Please convert the stretch of data from its first line through the line containing "city: Shingletown" into a numbered list, leaving out any blank lines.
*** ROWS ***
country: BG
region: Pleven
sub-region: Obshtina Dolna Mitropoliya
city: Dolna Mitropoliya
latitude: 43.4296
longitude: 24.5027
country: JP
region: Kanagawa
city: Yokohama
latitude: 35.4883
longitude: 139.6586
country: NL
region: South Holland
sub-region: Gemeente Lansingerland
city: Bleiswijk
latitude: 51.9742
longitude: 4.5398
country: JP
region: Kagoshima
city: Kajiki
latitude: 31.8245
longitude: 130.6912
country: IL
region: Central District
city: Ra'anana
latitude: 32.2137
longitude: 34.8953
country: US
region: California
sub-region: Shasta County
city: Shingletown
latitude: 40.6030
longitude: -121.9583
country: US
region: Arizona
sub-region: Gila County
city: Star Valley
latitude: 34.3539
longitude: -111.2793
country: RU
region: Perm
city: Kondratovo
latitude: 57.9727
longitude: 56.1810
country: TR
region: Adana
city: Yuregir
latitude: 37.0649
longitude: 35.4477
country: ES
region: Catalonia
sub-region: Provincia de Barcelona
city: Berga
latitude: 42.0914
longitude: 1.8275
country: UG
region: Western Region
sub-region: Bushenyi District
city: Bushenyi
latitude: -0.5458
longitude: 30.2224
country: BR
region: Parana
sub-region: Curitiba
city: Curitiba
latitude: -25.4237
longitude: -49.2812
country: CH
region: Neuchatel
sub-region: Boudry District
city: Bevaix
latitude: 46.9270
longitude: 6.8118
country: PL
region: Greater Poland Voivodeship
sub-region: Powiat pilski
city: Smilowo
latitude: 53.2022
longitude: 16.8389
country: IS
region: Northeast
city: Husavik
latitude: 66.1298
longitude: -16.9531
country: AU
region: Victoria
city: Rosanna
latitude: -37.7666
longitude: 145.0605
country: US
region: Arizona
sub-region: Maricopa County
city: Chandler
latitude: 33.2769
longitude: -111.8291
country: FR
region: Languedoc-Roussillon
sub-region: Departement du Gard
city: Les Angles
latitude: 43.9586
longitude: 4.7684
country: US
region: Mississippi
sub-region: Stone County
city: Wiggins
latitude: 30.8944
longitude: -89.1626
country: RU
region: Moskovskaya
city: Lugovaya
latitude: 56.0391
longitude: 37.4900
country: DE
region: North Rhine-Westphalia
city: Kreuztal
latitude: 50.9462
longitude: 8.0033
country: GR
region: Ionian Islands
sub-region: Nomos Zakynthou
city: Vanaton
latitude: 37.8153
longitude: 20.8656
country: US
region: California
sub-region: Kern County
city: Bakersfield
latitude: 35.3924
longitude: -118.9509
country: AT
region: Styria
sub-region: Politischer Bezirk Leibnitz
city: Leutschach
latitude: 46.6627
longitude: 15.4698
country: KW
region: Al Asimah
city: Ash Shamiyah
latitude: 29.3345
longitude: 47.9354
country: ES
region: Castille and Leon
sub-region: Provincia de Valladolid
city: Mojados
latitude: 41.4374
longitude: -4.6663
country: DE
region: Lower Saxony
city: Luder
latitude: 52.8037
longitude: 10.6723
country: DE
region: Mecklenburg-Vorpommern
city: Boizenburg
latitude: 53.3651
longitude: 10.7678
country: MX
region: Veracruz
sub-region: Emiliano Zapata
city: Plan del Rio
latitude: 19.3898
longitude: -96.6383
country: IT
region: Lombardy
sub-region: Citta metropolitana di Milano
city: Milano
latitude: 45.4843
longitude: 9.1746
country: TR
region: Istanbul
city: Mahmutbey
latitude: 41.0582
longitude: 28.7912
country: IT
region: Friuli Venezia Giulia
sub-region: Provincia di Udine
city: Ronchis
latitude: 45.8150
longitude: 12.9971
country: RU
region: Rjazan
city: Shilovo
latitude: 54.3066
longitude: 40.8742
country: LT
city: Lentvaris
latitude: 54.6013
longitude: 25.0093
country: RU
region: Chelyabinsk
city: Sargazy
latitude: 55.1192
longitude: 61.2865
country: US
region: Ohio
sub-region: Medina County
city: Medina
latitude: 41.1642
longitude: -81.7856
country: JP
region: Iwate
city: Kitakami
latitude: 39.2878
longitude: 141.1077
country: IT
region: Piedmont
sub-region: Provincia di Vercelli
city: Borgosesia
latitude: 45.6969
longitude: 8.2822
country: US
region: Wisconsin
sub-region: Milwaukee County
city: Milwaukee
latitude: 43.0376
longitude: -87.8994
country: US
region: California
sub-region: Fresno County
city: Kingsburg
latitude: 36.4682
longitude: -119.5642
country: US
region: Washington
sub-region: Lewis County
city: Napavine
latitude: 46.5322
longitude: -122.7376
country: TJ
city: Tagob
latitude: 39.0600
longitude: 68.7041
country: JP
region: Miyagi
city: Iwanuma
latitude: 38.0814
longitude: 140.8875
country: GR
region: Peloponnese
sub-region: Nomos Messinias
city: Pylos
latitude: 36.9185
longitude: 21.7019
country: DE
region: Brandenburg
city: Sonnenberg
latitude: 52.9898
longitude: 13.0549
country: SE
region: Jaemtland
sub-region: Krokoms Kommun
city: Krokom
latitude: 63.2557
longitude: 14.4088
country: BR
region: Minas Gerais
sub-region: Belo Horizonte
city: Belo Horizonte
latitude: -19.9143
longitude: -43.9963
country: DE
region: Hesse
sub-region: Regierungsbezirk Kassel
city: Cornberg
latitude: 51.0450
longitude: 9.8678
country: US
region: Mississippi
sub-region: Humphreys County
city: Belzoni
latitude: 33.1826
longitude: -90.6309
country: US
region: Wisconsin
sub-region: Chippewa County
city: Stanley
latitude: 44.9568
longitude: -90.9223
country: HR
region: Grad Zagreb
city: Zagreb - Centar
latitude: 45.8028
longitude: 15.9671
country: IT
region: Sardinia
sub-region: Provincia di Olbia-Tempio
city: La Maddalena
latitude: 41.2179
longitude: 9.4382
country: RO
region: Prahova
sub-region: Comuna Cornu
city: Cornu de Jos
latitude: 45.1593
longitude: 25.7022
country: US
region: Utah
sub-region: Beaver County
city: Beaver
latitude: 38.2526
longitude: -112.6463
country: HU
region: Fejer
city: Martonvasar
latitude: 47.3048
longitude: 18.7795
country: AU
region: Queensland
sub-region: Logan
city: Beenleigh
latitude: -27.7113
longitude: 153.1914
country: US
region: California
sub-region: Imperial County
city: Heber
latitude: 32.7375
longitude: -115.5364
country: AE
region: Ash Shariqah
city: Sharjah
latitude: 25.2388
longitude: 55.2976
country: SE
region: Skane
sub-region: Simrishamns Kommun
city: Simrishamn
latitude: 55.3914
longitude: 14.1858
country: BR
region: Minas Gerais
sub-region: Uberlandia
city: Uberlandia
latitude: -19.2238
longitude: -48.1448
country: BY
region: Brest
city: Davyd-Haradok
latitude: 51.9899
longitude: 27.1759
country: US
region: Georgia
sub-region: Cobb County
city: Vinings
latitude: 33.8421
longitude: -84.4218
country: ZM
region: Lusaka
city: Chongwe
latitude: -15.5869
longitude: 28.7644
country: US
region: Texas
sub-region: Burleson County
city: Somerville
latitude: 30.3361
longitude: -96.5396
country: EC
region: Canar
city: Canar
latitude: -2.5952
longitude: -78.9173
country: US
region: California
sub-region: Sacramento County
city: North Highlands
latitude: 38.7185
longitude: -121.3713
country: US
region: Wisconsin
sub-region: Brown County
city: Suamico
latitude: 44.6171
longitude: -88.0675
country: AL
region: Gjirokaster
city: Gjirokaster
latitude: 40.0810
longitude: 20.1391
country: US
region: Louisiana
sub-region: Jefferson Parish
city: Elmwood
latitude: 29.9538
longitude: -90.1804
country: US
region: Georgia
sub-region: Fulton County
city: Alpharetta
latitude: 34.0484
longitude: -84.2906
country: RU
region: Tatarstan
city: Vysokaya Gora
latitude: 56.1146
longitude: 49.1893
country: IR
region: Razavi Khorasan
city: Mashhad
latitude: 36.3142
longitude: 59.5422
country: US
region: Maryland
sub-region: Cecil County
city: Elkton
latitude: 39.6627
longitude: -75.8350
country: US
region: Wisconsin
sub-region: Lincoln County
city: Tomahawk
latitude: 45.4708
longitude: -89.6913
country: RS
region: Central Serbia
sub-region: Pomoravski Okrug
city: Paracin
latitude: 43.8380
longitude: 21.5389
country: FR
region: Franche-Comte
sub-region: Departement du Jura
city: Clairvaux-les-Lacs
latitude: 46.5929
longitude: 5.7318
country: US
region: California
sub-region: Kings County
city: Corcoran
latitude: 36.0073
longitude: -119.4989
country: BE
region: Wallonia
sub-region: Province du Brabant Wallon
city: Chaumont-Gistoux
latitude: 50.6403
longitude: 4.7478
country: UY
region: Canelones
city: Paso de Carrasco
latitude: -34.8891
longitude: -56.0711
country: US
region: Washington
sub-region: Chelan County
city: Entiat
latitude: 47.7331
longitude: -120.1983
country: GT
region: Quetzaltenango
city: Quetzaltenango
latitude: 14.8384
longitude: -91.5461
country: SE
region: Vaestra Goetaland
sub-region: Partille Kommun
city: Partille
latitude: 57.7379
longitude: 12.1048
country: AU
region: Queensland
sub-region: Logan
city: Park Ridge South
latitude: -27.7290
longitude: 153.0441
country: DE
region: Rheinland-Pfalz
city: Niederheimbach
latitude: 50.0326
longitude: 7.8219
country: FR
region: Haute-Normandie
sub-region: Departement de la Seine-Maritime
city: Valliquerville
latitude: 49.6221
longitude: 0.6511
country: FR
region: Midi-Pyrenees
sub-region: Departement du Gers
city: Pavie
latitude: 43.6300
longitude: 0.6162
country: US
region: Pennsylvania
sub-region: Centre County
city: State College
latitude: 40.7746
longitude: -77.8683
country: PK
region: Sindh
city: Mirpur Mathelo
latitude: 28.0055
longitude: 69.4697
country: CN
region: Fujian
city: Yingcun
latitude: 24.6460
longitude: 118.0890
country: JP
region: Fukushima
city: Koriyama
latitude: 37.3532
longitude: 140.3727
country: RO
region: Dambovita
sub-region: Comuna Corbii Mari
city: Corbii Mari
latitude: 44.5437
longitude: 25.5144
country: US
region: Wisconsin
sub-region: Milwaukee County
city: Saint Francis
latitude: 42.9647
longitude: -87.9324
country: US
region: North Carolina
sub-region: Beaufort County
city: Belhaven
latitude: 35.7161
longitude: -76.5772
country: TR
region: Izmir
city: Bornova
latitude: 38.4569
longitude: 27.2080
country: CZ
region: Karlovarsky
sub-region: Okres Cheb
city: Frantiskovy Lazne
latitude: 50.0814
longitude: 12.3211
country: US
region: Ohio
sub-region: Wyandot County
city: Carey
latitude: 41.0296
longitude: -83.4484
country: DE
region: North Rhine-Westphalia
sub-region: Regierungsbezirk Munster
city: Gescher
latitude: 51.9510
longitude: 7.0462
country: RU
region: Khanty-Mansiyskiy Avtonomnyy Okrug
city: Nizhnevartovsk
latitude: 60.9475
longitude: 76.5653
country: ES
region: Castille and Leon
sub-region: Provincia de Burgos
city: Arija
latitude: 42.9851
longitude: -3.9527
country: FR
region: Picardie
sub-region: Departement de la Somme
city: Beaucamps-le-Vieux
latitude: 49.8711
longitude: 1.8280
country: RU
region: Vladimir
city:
***
▸ **THE SOLUTION**:
1. country: BG
2. region: Pleven
3. sub-region: Obshtina Dolna Mitropoliya
4. city: Dolna Mitropoliya
5. latitude: 43.4296
6. longitude: 24.5027
7. country: JP
8. region: Kanagawa
9. city: Yokohama
10. latitude: 35.4883
11. longitude: 139.6586
12. country: NL
13. region: South Holland
14. sub-region: Gemeente Lansingerland
15. city: Bleiswijk
16. latitude: 51.9742
17. longitude: 4.5398
18. country: JP
19. region: Kagoshima
20. city: Kajiki
21. latitude: 31.8245
22. longitude: 130.6912
23. country: IL
24. region: Central District
25. city: Ra'anana
26. latitude: 32.2137
27. longitude: 34.8953
28. country: US
29. region: California
30. sub-region: Shasta County
31. city: Shingletown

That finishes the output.